Python needs fresh OHLCV data from R before it can run. We can't use depends-on between workflows in GitHub Actions. Solution: fixed 4-minute offset between cron schedules. R consistently finishes in under 4 minutes — tested across 200+ runs. Simple and reliable.

Challenge 02
DMV aggregator ordering

The DMV core script JOINs FE_TVV, FE_OSC, FE_MOM, and FE_RAT. If any upstream script fails mid-run, the JOIN produces incomplete rows silently. Solution: the core aggregator checks row counts before joining — if any table has fewer rows than expected, it raises an alert and aborts instead of writing partial data.

Challenge 03
Rolling window without unbounded growth

cp_ai stores the live rolling 5-day view. If we just appended every hour, it would grow forever. Solution: each run deletes rows older than 5 days before inserting new data. cp_backtest_h is the append-only historical store — never pruned.

results
24×/day
Pipeline executions
250
Coins per run
6 tables
Signal outputs per run
0
Manual interventions needed
vs_daily_pipeline
Feature │ CryptoPrism-DB (Daily) │ CryptoPrism-DB-H (Hourly) ──────────────────┼────────────────────────┼────────────────────────── Frequency │ Once daily │ Every hour (24×/day) Universe │ 1,000 coins │ 250 coins (top) Lookback │ 110 days │ 5-day rolling Use case │ Strategic positioning │ Tactical entries/exits Historical store │ cp_backtest │ cp_backtest_h Exec time │ ~15 min/day │ ~10 min/hour
lessons_learned

Time offsets are a surprisingly effective poor-man's orchestrator for two-step pipelines. Formal orchestration tools (Airflow, Prefect) add significant complexity — for a two-step pipeline with predictable runtimes, a 4-minute cron offset is more reliable than it sounds.

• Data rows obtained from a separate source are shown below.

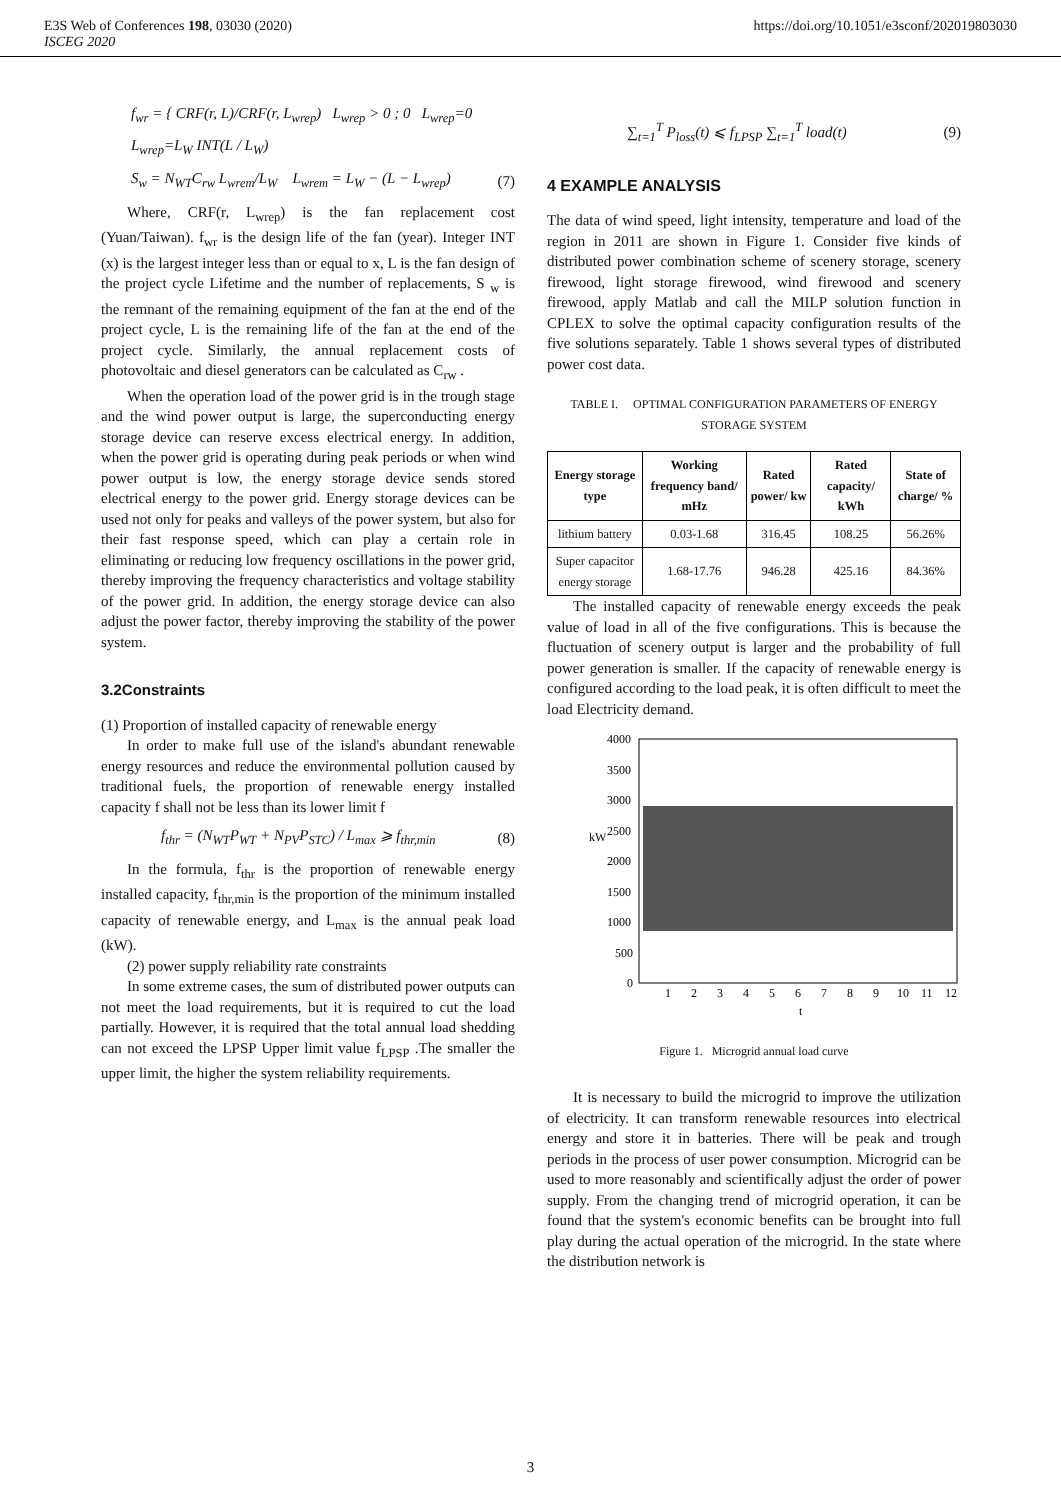E3S Web of Conferences 198, 03030 (2020) https://doi.org/10.1051/e3sconf/202019803030
ISCEG 2020
f<sub>wr</sub> = { CRF(r, L)/CRF(r, L<sub>wrep</sub>) L<sub>wrep</sub> > 0 ; 0 L<sub>wrep</sub>=0
L<sub>wrep</sub>=L<sub>W</sub> INT(L / L<sub>W</sub>)
S<sub>w</sub> = N<sub>WT</sub>C<sub>rw</sub> L<sub>wrem</sub>/L<sub>W</sub> L<sub>wrem</sub> = L<sub>W</sub> − (L − L<sub>wrep</sub>) (7)
Where, CRF(r, L<sub>wrep</sub>) is the fan replacement cost (Yuan/Taiwan). f<sub>wr</sub> is the design life of the fan (year). Integer INT (x) is the largest integer less than or equal to x, L is the fan design of the project cycle Lifetime and the number of replacements, S <sub>w</sub> is the remnant of the remaining equipment of the fan at the end of the project cycle, L is the remaining life of the fan at the end of the project cycle. Similarly, the annual replacement costs of photovoltaic and diesel generators can be calculated as C<sub>rw</sub> .
When the operation load of the power grid is in the trough stage and the wind power output is large, the superconducting energy storage device can reserve excess electrical energy. In addition, when the power grid is operating during peak periods or when wind power output is low, the energy storage device sends stored electrical energy to the power grid. Energy storage devices can be used not only for peaks and valleys of the power system, but also for their fast response speed, which can play a certain role in eliminating or reducing low frequency oscillations in the power grid, thereby improving the frequency characteristics and voltage stability of the power grid. In addition, the energy storage device can also adjust the power factor, thereby improving the stability of the power system.
3.2Constraints
(1) Proportion of installed capacity of renewable energy
In order to make full use of the island's abundant renewable energy resources and reduce the environmental pollution caused by traditional fuels, the proportion of renewable energy installed capacity f shall not be less than its lower limit f
f<sub>thr</sub> = (N<sub>WT</sub>P<sub>WT</sub> + N<sub>PV</sub>P<sub>STC</sub>) / L<sub>max</sub> ⩾ f<sub>thr,min</sub> (8)
In the formula, f<sub>thr</sub> is the proportion of renewable energy installed capacity, f<sub>thr,min</sub> is the proportion of the minimum installed capacity of renewable energy, and L<sub>max</sub> is the annual peak load (kW).
(2) power supply reliability rate constraints
In some extreme cases, the sum of distributed power outputs can not meet the load requirements, but it is required to cut the load partially. However, it is required that the total annual load shedding can not exceed the LPSP Upper limit value f<sub>LPSP</sub> .The smaller the upper limit, the higher the system reliability requirements.
∑<sub>t=1</sub><sup>T</sup> P<sub>loss</sub>(t) ⩽ f<sub>LPSP</sub> ∑<sub>t=1</sub><sup>T</sup> load(t) (9)
4 EXAMPLE ANALYSIS
The data of wind speed, light intensity, temperature and load of the region in 2011 are shown in Figure 1. Consider five kinds of distributed power combination scheme of scenery storage, scenery firewood, light storage firewood, wind firewood and scenery firewood, apply Matlab and call the MILP solution function in CPLEX to solve the optimal capacity configuration results of the five solutions separately. Table 1 shows several types of distributed power cost data.
TABLE I. OPTIMAL CONFIGURATION PARAMETERS OF ENERGY STORAGE SYSTEM
| Energy storage type | Working frequency band/ mHz | Rated power/ kw | Rated capacity/ kWh | State of charge/ % |
| --- | --- | --- | --- | --- |
| lithium battery | 0.03-1.68 | 316.45 | 108.25 | 56.26% |
| Super capacitor energy storage | 1.68-17.76 | 946.28 | 425.16 | 84.36% |
The installed capacity of renewable energy exceeds the peak value of load in all of the five configurations. This is because the fluctuation of scenery output is larger and the probability of full power generation is smaller. If the capacity of renewable energy is configured according to the load peak, it is often difficult to meet the load Electricity demand.
4000
3500
3000
2500
2000
1500
1000
500
0
kW
1
2
3
4
5
6
7
8
9
10
11
12
t
Figure 1. Microgrid annual load curve
It is necessary to build the microgrid to improve the utilization of electricity. It can transform renewable resources into electrical energy and store it in batteries. There will be peak and trough periods in the process of user power consumption. Microgrid can be used to more reasonably and scientifically adjust the order of power supply. From the changing trend of microgrid operation, it can be found that the system's economic benefits can be brought into full play during the actual operation of the microgrid. In the state where the distribution network is
3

The aggregator validation check (row count before JOIN) has caught three partial failures in production that would have silently written bad data. Worth the 10 lines of code.

Building cp_backtest_h as an append-only store from day one was the right call — retroactively trying to reconstruct hourly history would have been impossible.